A new study claims that the global economic slowdown would result in moderate profits for Indian IT services companies
Market research appears to be divided on the future of Indian IT companies growth over the next few months. While some predict that the global economic slowdown could actually benefit the sector, a new report runs contrary to this belief claiming that revenue growth and operating profit margins of these enterprises could moderate in the near term.
Rating agency ICRA says in a new report that macroeconomic conditions and inflationary headwinds across key markets could stymie growth of Indian IT companies though overall it continues to maintain a stable outlook for the sector in view of the healthy demand outlook especially for digital services.
Growth momentum for the IT services companies sampled by ICRA was largely sustained in the first quarter of FY23, supported by rupee depreciation, the year-on-year growth could moderate to 12-14% due to the base effect, macroeconomic conditions and inflationary headwinds, impacting investments in technology by clients, says ICRA sector head Deepak Jotwani.
“Notwithstanding the same, operating profit margins are expected to remain healthy at ~22%. Further, the surge in attrition levels is likely to start tapering only by the end of FY23. Consequently, margins will improve over the medium-term supported by stabilization of wage costs and some optimisation of the employee pyramid, better realization, and employee utilization,” he said.
The report also takes into account the increased training and incubation costs for fresh hires over the recent months as well as salary hikes necessitated to retain existing talent.

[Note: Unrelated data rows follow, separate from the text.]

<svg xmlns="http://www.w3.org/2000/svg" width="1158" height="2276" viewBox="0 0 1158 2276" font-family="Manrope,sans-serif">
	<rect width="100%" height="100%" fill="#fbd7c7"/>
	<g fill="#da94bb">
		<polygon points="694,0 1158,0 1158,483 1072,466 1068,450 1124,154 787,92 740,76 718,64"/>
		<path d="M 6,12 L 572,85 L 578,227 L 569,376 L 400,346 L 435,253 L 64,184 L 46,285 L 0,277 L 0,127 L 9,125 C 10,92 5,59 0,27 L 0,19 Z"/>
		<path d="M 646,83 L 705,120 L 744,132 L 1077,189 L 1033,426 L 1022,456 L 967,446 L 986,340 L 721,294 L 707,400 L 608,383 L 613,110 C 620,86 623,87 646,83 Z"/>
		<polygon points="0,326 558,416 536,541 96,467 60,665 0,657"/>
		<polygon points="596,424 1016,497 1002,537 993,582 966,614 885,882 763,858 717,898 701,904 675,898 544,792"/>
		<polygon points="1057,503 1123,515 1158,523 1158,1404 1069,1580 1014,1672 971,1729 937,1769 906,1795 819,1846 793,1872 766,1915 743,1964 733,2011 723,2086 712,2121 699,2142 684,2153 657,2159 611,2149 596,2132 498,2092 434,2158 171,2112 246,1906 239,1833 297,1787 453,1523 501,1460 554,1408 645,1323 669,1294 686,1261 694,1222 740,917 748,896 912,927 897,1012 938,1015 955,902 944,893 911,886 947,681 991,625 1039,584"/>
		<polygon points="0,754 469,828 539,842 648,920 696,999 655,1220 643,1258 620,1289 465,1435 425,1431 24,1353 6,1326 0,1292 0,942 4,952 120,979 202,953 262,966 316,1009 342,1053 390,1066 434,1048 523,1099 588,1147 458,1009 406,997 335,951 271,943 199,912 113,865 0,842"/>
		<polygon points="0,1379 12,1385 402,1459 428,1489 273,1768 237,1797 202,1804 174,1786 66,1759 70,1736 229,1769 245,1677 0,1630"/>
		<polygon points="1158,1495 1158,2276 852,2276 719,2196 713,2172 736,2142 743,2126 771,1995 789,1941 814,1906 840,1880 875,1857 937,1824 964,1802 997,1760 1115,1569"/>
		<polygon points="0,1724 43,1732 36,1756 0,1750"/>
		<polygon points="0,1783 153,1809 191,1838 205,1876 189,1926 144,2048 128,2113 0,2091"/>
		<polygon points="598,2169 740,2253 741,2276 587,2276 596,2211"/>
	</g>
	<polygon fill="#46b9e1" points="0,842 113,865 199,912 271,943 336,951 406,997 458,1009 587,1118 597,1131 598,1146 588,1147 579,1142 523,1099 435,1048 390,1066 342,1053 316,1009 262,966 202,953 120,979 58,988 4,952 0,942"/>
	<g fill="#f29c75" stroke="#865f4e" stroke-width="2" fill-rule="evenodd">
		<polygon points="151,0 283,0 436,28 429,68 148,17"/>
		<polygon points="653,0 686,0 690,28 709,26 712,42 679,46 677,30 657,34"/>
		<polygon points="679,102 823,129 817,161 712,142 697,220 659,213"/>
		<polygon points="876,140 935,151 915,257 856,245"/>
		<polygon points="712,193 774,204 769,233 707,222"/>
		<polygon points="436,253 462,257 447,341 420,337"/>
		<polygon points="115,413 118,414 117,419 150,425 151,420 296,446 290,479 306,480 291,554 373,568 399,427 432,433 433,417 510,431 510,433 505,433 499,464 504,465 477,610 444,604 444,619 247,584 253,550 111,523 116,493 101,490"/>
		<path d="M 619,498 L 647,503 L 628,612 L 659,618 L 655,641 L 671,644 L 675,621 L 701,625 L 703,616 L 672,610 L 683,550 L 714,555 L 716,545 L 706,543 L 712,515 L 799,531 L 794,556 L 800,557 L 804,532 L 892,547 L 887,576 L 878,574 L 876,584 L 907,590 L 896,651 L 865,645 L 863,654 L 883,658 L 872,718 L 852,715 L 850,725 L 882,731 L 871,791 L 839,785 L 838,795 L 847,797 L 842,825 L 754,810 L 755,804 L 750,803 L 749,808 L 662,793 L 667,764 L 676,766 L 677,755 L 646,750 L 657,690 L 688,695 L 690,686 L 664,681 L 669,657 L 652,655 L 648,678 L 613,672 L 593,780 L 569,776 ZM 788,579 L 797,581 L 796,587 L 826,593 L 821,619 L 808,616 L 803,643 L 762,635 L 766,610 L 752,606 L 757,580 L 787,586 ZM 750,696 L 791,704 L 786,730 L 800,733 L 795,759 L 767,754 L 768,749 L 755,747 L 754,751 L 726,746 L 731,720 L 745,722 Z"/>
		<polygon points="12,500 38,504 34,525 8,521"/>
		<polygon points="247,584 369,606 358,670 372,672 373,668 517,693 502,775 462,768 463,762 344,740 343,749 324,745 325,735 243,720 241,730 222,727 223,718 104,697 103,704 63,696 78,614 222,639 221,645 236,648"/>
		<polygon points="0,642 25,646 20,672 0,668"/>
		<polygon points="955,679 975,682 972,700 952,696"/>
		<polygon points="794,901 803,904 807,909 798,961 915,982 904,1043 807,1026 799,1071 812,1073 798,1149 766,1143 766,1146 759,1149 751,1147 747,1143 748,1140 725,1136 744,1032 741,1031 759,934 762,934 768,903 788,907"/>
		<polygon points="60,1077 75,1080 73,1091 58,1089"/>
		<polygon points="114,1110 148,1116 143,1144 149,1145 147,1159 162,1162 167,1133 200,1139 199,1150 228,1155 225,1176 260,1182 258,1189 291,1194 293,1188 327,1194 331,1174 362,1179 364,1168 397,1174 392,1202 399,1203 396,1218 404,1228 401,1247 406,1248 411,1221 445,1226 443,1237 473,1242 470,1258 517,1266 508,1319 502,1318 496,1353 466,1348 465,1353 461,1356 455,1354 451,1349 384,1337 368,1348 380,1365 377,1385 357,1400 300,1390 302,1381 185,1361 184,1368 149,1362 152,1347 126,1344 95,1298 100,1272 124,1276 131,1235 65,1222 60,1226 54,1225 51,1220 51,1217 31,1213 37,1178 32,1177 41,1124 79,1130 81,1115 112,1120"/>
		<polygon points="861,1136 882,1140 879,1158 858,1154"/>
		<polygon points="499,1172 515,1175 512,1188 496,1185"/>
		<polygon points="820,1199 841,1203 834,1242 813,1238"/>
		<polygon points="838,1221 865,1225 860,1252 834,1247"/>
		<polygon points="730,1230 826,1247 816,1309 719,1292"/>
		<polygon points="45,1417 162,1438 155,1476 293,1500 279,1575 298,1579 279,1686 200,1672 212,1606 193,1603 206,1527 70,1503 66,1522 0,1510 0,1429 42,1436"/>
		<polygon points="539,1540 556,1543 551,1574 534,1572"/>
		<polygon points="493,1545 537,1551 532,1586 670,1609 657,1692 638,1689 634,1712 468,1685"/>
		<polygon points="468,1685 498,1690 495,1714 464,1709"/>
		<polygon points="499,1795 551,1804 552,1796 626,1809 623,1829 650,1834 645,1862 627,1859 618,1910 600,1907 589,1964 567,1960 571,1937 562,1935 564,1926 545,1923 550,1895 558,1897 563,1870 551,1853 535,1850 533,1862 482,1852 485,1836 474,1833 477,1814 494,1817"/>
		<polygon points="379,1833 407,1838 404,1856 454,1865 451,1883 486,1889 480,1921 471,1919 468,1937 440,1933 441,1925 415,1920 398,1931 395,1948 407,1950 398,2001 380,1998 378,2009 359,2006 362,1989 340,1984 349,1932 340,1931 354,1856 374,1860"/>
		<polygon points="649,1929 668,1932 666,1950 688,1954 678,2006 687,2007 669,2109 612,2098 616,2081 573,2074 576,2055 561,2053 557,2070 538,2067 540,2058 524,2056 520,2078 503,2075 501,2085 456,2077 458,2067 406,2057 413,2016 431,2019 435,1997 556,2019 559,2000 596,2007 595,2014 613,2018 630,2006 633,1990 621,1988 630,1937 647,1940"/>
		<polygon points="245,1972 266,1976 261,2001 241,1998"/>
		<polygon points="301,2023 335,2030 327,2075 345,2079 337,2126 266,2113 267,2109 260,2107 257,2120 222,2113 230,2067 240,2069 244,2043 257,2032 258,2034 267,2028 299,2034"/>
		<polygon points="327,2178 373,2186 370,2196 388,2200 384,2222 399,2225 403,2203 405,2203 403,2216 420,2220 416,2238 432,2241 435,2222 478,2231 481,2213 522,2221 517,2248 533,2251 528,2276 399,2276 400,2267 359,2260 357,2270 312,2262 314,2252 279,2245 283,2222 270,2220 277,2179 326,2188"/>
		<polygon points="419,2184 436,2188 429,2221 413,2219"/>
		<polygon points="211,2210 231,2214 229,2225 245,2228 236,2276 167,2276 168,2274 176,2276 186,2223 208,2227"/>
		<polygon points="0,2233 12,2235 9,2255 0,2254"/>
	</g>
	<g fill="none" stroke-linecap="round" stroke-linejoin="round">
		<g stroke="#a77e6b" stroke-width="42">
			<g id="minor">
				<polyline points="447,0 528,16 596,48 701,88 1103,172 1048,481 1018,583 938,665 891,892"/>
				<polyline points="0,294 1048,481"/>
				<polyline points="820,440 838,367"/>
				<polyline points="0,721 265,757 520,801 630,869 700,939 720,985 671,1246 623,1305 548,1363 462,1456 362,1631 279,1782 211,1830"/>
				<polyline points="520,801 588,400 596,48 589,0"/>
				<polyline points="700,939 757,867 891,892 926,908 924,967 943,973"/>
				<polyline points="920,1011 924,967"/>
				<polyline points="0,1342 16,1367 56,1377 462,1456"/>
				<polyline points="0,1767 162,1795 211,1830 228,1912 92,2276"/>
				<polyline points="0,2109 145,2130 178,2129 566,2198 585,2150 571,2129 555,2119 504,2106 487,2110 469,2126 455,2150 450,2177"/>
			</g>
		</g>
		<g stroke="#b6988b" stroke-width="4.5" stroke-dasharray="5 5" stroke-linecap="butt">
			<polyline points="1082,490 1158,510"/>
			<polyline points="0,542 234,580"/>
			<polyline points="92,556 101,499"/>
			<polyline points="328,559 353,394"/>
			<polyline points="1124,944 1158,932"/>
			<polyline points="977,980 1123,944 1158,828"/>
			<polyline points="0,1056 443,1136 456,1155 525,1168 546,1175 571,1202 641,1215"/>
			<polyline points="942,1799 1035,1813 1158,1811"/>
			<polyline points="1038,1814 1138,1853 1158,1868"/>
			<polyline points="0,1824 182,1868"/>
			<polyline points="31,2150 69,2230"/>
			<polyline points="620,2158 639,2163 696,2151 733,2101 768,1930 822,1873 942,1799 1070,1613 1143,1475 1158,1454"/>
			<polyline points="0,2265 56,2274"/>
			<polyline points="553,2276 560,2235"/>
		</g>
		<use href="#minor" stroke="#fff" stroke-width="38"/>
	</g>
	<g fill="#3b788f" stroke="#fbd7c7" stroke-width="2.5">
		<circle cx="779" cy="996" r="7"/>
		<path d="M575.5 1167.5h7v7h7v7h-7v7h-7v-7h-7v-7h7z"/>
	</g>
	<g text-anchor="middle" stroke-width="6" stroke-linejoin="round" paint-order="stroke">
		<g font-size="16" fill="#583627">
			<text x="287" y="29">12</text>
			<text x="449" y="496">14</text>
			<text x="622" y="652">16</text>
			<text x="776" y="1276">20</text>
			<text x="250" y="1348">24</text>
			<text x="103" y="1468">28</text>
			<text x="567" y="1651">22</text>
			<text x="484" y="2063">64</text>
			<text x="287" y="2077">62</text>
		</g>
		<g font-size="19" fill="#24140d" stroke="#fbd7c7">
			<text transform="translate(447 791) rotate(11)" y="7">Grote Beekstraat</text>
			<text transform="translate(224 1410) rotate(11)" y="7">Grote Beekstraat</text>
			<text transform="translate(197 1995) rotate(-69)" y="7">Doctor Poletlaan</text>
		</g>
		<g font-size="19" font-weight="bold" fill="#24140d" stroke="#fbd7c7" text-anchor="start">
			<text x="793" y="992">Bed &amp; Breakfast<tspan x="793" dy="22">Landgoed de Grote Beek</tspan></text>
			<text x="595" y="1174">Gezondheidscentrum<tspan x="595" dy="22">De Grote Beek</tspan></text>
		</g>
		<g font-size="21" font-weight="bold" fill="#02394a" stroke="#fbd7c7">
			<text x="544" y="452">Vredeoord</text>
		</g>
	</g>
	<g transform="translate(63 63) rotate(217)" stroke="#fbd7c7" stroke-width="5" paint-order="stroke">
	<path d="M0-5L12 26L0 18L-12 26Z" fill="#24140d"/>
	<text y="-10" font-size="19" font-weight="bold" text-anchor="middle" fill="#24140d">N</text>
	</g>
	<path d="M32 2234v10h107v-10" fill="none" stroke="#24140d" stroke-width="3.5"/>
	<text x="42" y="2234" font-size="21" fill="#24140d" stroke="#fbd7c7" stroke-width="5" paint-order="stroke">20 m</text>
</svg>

It says, these expenses would result in a wage cost inflation that will contribute to this moderation in profit margins over the current fiscal year.
ICRA believes that IT companies need to be focused on enhancing the share of fixed-price contracts during the period as they assure better revenue visibility and higher deployment of offshore resources at lower salaries. In addition, better utilization of manpower across projects and deployment of automation would also add to the advantage.
The report also noted that the impact of foreign exchange fluctuations on the industry’s performance would be contingent on the movement of the rupee compared with other key currencies, mainly the GBP and the Euro. The rupee has appreciated against both over the recent quarter that implies that it takes away the gains on its depreciation against the dollar.
“Moreover, the credit profile of Indian IT services companies remains comfortably supported by healthy internal accrual generation and strong balance sheets. Despite steady outflow towards rewarding shareholders and investments to fuel inorganic growth, the liquidity position of our sample set is expected to remain strong, aided by the availability of surplus cash and liquid investments,” Jotwani said.
The report says growth would be broad-based across all key verticals though growth in Europe has tapered off over the past two quarters due to a moderation in order inflows due to the ongoing geopolitical challenges. The report calculated that aggregate operating profit margins for the sample set fell to 23.3% in FY22 as against 24.2% in FY21 due to higher staff costs.